I am not a parent, I don’t have nieces or nephews and I usually spend only a few hours a years around anyone under the age of 18. That’s not to say that I don’t like kids, on the contrary, I love them and one day would love to have some of my own. However, if I do become a parent I hope I’m better at it than the person I met on a recent flight.
I departed out of Baltimore, destined for the Midwest with an obligatory plane change in Charlotte. I have status with US Airways and was thrilled when I was upgraded for the brief, one hour flight. I was excited until I saw my seatmate, an infant and her obviously overwhelmed grandmother. Before I get hate mail, grandma was in her early 50s or so – I’m not picking on the elderly here.
A hot topic in the past year has been whether or not airlines should institute so called child only zones. Just as with the seemingly impossible smoking areas of flights long gone, parents traveling with children of a certain age would be forced to sit with other families in what would become a veritable nursery school at 32,000 feet.
I’ve only touched on this issue peripherally because, as a non-parent, I usually get a lot of flak from certain parents. But you know what, I’m a passenger too and therefore my opinion does count regardless of the fact of whether or not I have offspring.

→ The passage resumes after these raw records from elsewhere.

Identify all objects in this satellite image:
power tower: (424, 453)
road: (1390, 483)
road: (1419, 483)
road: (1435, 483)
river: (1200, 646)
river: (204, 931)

Having flown countless times all over the world, I have witnessed a lot of bad behavior by all types of fliers, as I’ve detailed in How to Annoy Everyone on Your Next Flight. When it comes to small children though, every case of an impossible child has almost been entirely the fault of the parent.

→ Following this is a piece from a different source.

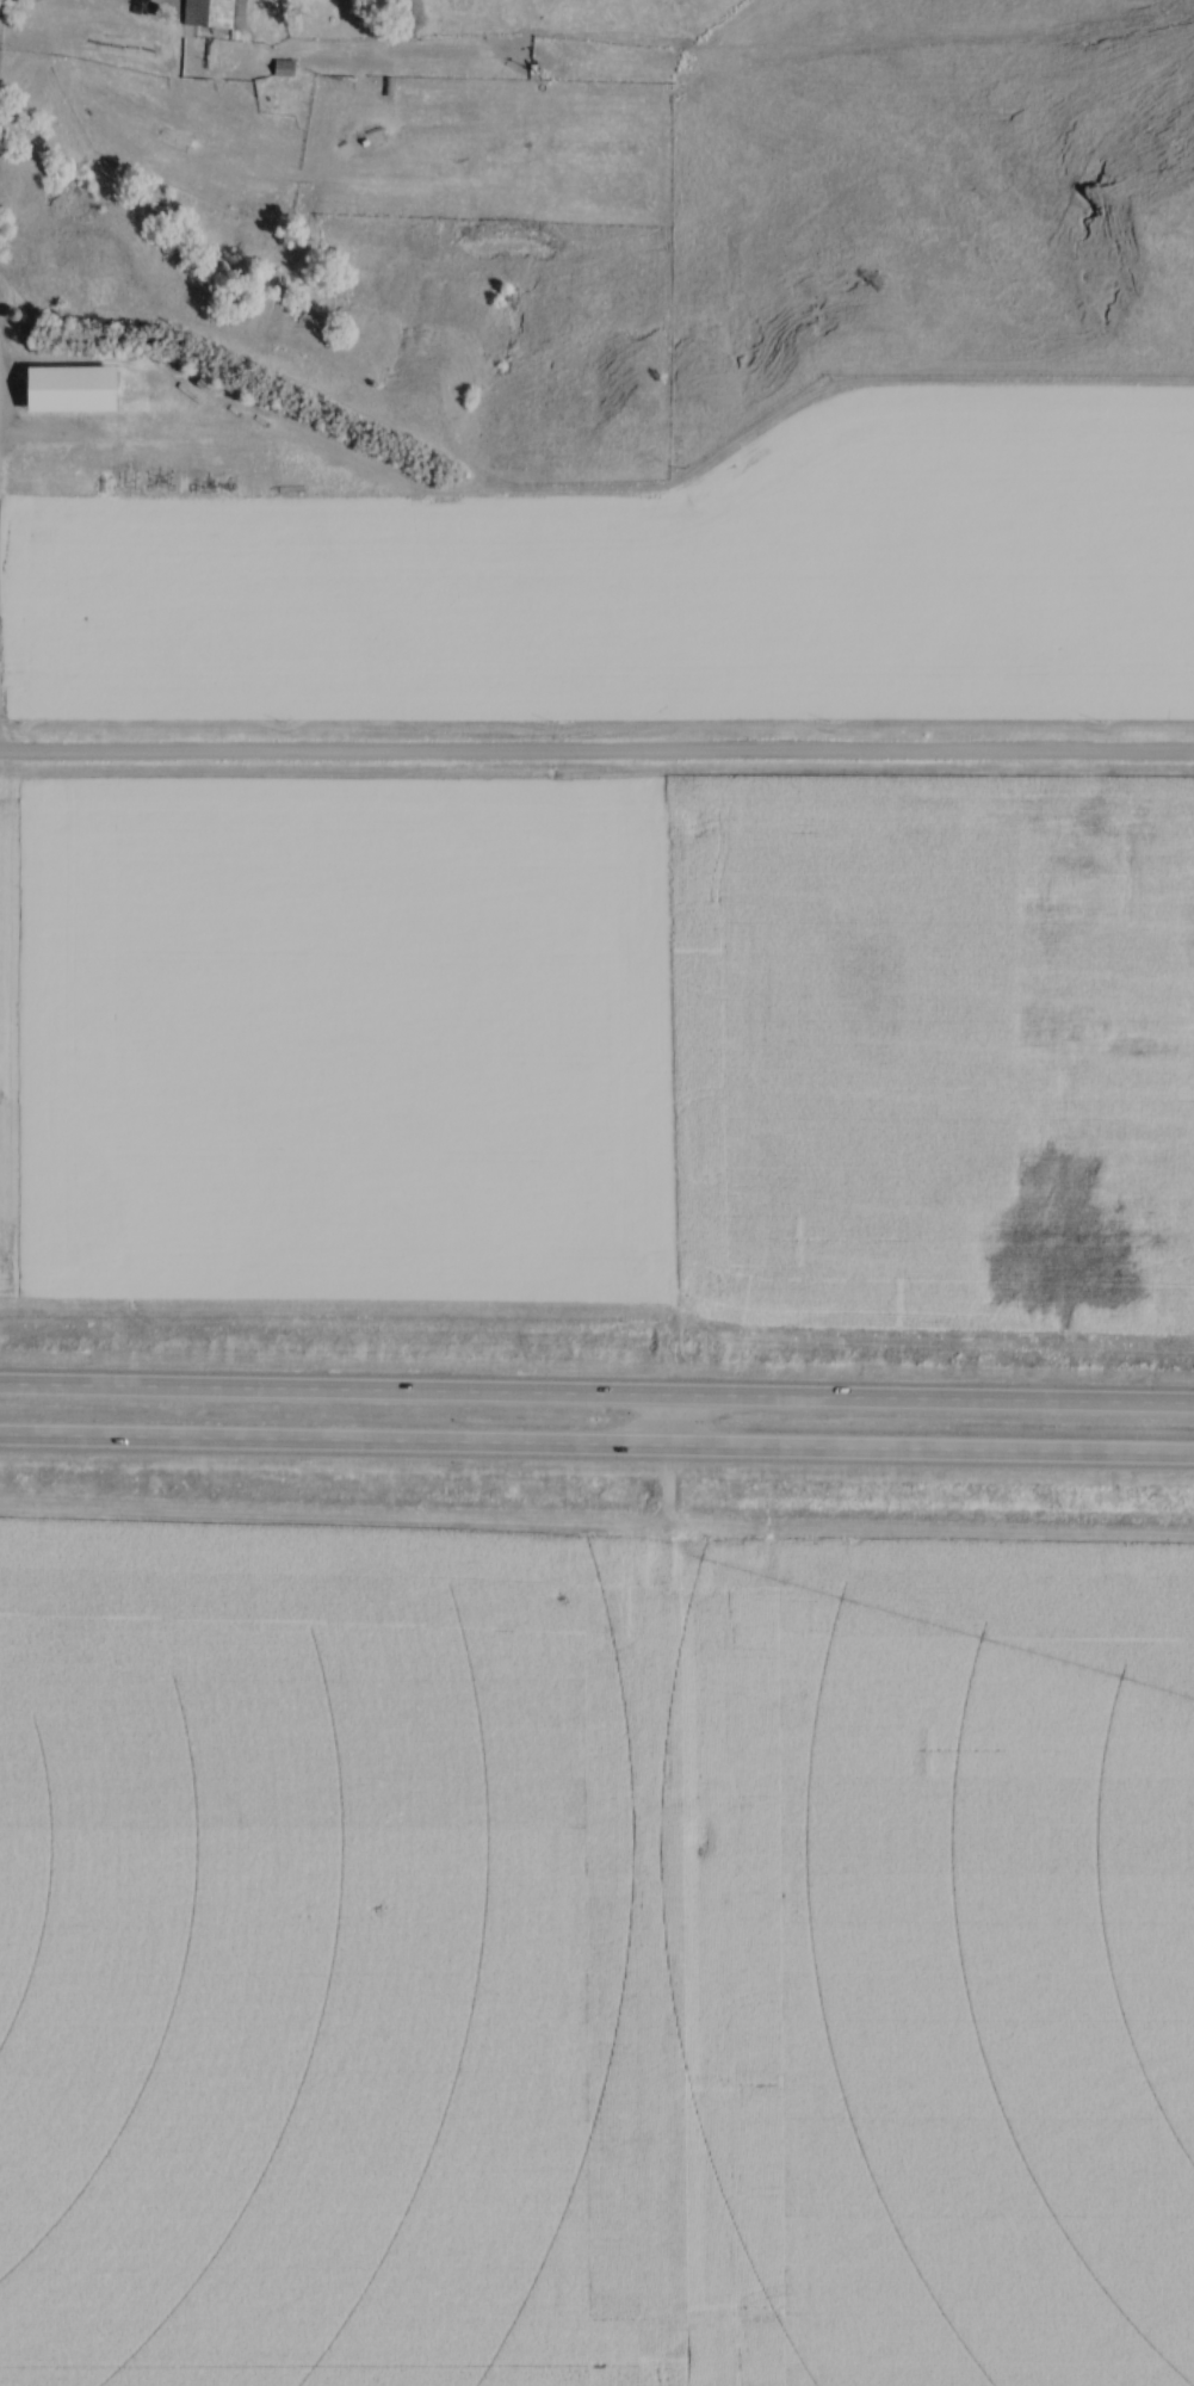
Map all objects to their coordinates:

Case in point, on a flight to Madrid last year, an eight hour overnight flight, there was a family with 3 young children sitting next to us. I was hoping for the best but of course we had unwittingly encountered one of the worst families I have ever seen. Over the course of a long, sleepless flight we were serenaded by almost constant yelling and screaming. Dirty looks and even remarks by flight attendants could do nothing to encourage the parents to actually start parenting and I was flabbergasted when, at the end of the flight, the mom and dad fawned over their kids telling them how well behaved they had been. My mouth fell open in shock. These parents were actually encouraging this behavior. And I’m sorry, anytime you have entire sections of a plane complaining, something is indeed wrong.
There sere scores of other young children on the flight, but you would never had known it. They shockingly comported themselves like humans and not wee devil-toddlers.
Fast forward to my recent flight with the exasperated grandma and her infant grandchild. I thought at first it would be fine. She’s obviously an experienced traveler or she wouldn’t have been upgraded. I could not have been more mistaken.
I won’t go into all of the details, but we had another devil baby on our hands and the grandmother did nothing to stop it, instead she kept laughing at how cute it all was. Enter the alcohol. Grandma decided she needed a couple of cocktails and a previously laissez-faire grandma turned into someone who couldn’t be bothered with the infant at all.
I don’t relate these stories to say how awful kids are and how they shouldn’t travel. On the contrary, I have traveled around kids many, many times and they have almost always been fine. I also think travel is great for kids, exposing them to new and exciting stimuli. No, the kids aren’t to blame, the parents are.
If you’re traveling with kids like it or not, you are going to be held to a different standard. People will look at you and judge your parenting skills based on only a few moments of interactions. That’s why, as the brand ambassador for parents everywhere, you not only have to parent, you have to do it well. I don’t think we need kid sections, we need sections for bad parents.